I’m a pretty big fan of Malcolm Gladwell books. They get me to look at things with a different perspective and consider possibilities that I perhaps wouldn’t have considered on my own. His most recent work, David and Goliath, examines the idea of the underdog and how things we think are disadvantages aren’t always so. So far I would say it’s significantly less interesting than Outliers, but in fairness Outliers is probably one of the five best things I’ve ever read. The most recent chapter I finished dealt with the idea of being a little fish in a big pond versus being a big fish in a little pond, centrally focused on the difference between going to a prestigious university as opposed to a state school or small college. I won’t spoil the details (they’re well worth a look), but the chapter suggests that being at the top of a smaller pond is actually more advantageous than being buried somewhere in the middle of the larger pond, and it got me thinking about essentially the same questions as it relates to postsecondary music education.
I went to state schools for college. I never applied to a conservatory for my undergraduate degree, and I only applied to one for my graduate degree (I didn’t get in). I have no idea what the scene is like at a major conservatory like Juilliard or Eastman. At a regular ass state school like the University of Kentucky, I was among the top handful of horn players during my stay there. Had I succeeded in getting into a place like Eastman, or even a huge program like Michigan or Indiana, I likely would have been somewhere in the middle or perhaps near the bottom.
One of the first things I thought about was attention given to individual students. I went through an embouchure change freshman year because my old (and horrifically wrong) approach failed me and I blew my chops out. Would I have received the attention that my teacher at UK gave me that helped me recover and become a better player? Would I have been left to fend for myself? I have no idea.
Perhaps the most interesting question concerns the experience of actually playing in ensembles, especially orchestras. I was fortunate enough to get to perform some amazing repertoire in both chamber ensembles and large ensembles, gaining valuable experience in the art of collaboration, listening, and understanding musical concepts. Where a state school probably has two orchestras (one usually being comprised of a lot of music minors and occasionally community members), I imagine a major conservatory has a shitload of groups everywhere you look. Does someone at or near the bottom of a studio at Juilliard get to play in the (insert instrument) section on a Beethoven symphony or a Strauss tone poem with a quality ensemble?
Obviously this is mostly just a series of questions, because as I said I have no concept of the “big pond” music education world. Anyone who does have that experience is encouraged to clue me in, because I welcome the insight wholeheartedly.

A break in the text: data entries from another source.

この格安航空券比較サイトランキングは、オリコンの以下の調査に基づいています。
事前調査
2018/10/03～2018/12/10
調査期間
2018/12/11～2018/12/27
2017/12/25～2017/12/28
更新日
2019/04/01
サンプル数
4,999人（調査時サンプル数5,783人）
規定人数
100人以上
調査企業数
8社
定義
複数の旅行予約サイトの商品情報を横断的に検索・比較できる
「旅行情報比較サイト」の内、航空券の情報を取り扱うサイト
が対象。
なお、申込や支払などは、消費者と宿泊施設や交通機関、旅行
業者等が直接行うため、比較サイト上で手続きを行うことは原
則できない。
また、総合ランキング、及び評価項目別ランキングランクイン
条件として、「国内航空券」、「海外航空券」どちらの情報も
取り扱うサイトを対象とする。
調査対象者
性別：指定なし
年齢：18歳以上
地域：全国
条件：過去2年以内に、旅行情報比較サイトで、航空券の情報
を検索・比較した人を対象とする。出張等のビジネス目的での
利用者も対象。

My assumptions are largely centered around the idea of competitiveness: I imagine Eastman and the like to be groups of alpha dogs who were the best in their respective high schools, cities, states, and regions all converging in one place and measuring themselves against each other. And that might be complete and utter bullshit.
Help me out y’all. In the comments give me a brief (as brief as you want) opinion about the value of your musical education, wherever it was from.